I tell my grandfather’s story to Arcak who says it’s plausible, but points out that at the time there was virtually no anti-Semitism in Turkey. He tells me that the history of the Jewish community of Ankara can be traced back to the Roman times. Jews back then, he says were called Romaniots, who lived in Ankara and other parts of central Turkey. Centuries later, thousands of Sephardic Jews arrived in Turkey after their expulsion from Spain in 1492. Others, like my grandfather’s family, came a few generations later from Portugal and the Netherlands.

Ankara’s Jewish story is also one that is reflected in its stark numbers. In the 1930s the community peaked at about 5000. Arcak says that today that number is fewer than 30 people, and most of them are not native to Ankara. Their ranks include diplomats and UN officials. Arcak, who is not Jewish, was born and raised in Ankara. He is an historian of archeology who dedicated himself to documenting this disappearing remnant community. “I started researching ‘Hermana’ seven years ago, following the immigration of Ankara’s Jews to the United States, Israel and Istanbul. I interviewed hundreds of people to compile an oral history and a visual archive of letters, diaries and religious papers. It’s a deep subject and this documentary is the result of putting all those things together.”

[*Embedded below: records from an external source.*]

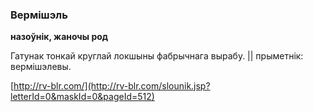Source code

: ### Вермішэль
**назоўнік, жаночы род**

Гатунак тонкай круглай локшыны фабрычнага вырабу. || прыметнік: вермішэлевы.

<a rel="author">[http://rv-blr.com/](http://rv-blr.com/slounik.jsp?letterId=0&maskId=0&pageId=512)</a>
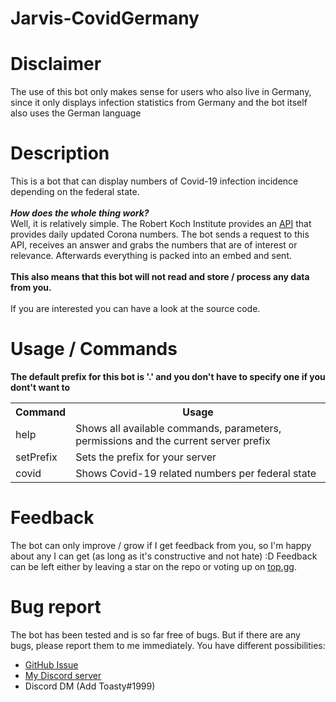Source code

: # Jarvis-CovidGermany

<h1> Disclaimer </h1>
	<p>
  		The use of this bot only makes sense for users who also live in Germany, since it only displays infection statistics from Germany and the bot itself also uses the German language
	</p>
    
<h1> Description </h1>
	<p>
  		This is a bot that can display numbers of Covid-19 infection incidence depending on the federal state. 
<br/>
<br/>
<b><i>How does the whole thing work?</i></b>
<br/>
  Well, it is relatively simple. The Robert Koch Institute provides an <a href="https://npgeo-corona-npgeo-de.hub.arcgis.com/datasets/ef4b445a53c1406892257fe63129a8ea_0/about">API</a> that provides daily updated Corona numbers. The bot sends a request to this API, receives an answer and grabs the numbers that are of interest or relevance. Afterwards everything is packed into an embed and sent.
<br/>
<br/>
  <b>This also means that this bot will not read and store / process any data from you.</b>
<br/>
<br/>
  If you are interested you can have a look at the source code.
  	</p>
    
<h1> Usage / Commands </h1>
	<p>
  <b> The default prefix for this bot is '.' and you don't have to specify one if you dont't want to </b>
  <br/>
  		<table>
          <tr>
            <th> Command </th>
            <th> Usage </th>
          </tr>
          <tr>
            <td> help </td>
            <td> Shows all available commands, parameters, permissions and the current server prefix </td>
          </tr>
          <tr>
            <td> setPrefix </td>
            <td> Sets the prefix for your server </td>
          </tr>
          <tr>
            <td> covid </td>
            <td> Shows Covid-19 related numbers per federal state </td>
          </tr>
        </table>
  	</p>
    
<h1> Feedback </h1>
	<p>
  		The bot can only improve / grow if I get feedback from you, so I'm happy about any I can get (as long as it's constructive and not hate) :D Feedback can be left either by leaving a star on the repo or voting up on <a href="https://top.gg/bot/835889285055905803">top.gg</a>.
  	</p>
    
<h1> Bug report </h1>
	<p>
  The bot has been tested and is so far free of bugs. But if there are any bugs, please report them to me immediately. You have different possibilities:
<br/>
		<ul>
        	<li><a href="https://github.com/Toasty65/Jarvis-CovidGermany/issues">GitHub Issue</a></li>
            <li><a href="http://fallen-phoenix.games">My Discord server</a></li>
            <li>Discord DM (Add Toasty#1999)</li>
        </ul>
  	</p>
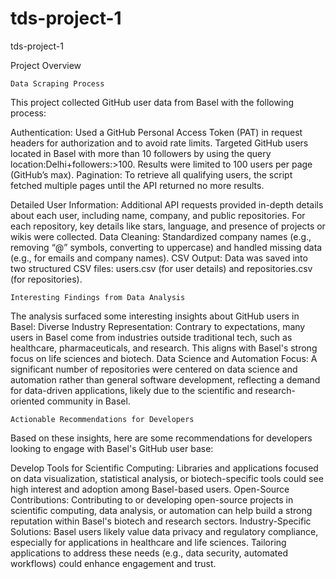 # tds-project-1

tds-project-1

Project Overview

    Data Scraping Process

This project collected GitHub user data from Basel with the following process:

Authentication: Used a GitHub Personal Access Token (PAT) in request headers for authorization and to avoid rate limits.
Targeted GitHub users located in Basel with more than 10 followers by using the query location:Delhi+followers:>100. Results were limited to 100 users per page (GitHub’s max).    Pagination: To retrieve all qualifying users, the script fetched multiple pages until the API returned no more results.

Detailed User Information: Additional API requests provided in-depth details about each user, including name, company, and public repositories. For each repository, key details like stars, language, and presence of projects or wikis were collected.
Data Cleaning: Standardized company names (e.g., removing “@” symbols, converting to uppercase) and handled missing data (e.g., for emails and company names).
CSV Output: Data was saved into two structured CSV files: users.csv (for user details) and repositories.csv (for repositories).

    Interesting Findings from Data Analysis

The analysis surfaced some interesting insights about GitHub users in Basel: Diverse Industry Representation: Contrary to expectations, many users in Basel come from industries outside traditional tech, such as healthcare, pharmaceuticals, and research. This aligns with Basel's strong focus on life sciences and biotech. Data Science and Automation Focus: A significant number of repositories were centered on data science and automation rather than general software development, reflecting a demand for data-driven applications, likely due to the scientific and research-oriented community in Basel.

    Actionable Recommendations for Developers

Based on these insights, here are some recommendations for developers looking to engage with Basel's GitHub user base:

Develop Tools for Scientific Computing: Libraries and applications focused on data visualization, statistical analysis, or biotech-specific tools could see high interest and adoption among Basel-based users.    Open-Source Contributions: Contributing to or developing open-source projects in scientific computing, data analysis, or automation can help build a strong reputation within Basel's biotech and research sectors.    Industry-Specific Solutions: Basel users likely value data privacy and regulatory compliance, especially for applications in healthcare and life sciences. Tailoring applications to address these needs (e.g., data security, automated workflows) could enhance engagement and trust.
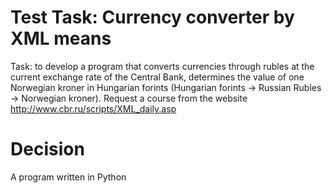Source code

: # Test Task: Currency converter by XML means

Task: to develop a program that converts currencies through rubles at the current exchange rate of the Central Bank, determines the value of one Norwegian kroner in Hungarian forints (Hungarian forints -> Russian Rubles -> Norwegian kroner). Request a course from the website http://www.cbr.ru/scripts/XML_daily.asp

# Decision

A program written in Python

Arcak says the community began to dwindle noticeably in 1942 after the Turkish government placed a wealth tax on its Jews, Armenians and Greeks. The fee was exorbitant and few people, including Jewish communities throughout Turkey, could afford to pay it. Caught in an economic boondoggle, Arcak says that after the Second World War many Turkish Jews went to the new State of Israel. Turkey was neutral during the Second World War and the community was saved from the Nazis.

Arcak’s sepia-tinged history picks up again in the 1960s and 70s. By then Ankara’s Jewish population barely numbered 600 Jews. Nevertheless, “Hermana” shows it to be a lively community in words and pictures—a community which celebrated milestones and made sure to educate its youth in Judaism. However, by 1968 the number of Jews had steadily declined. According to Arcak, Ankara’s last rabbi immigrated to Israel in the 1980s. He says that in the wake of a military coup in 1980, the community sent most of its Torah scrolls to Israel for safekeeping. According to Turkish Jews in Israel those scrolls went missing and have never been recovered.

Arcak interviewed over 50 Jews from Ankara for the documentary, most of whom have relocated to Israel. There are also the recollections of Jews who live in Istanbul. Istanbul, the largest Jewish community in Turkey, is estimated to be upwards of 17,000 people. Just over a thousand Jews live in Izmir. But Arcak says those communities are also shrinking. The failed coup of 2016 sent more Jews packing to Israel. Of those who remained, many obtained Spanish and Portuguese citizenship after those countries passed legislation offering citizenship to the descendants of Jews who were expelled during the Inquisition.

As for my personal quest to find the Albukreks of Ankara, Arcak says that there is a member of the Albukrek family who still lives in Ankara who has been assembling a family tree. I’m anxious to see if Jacobo and his forebears are on it.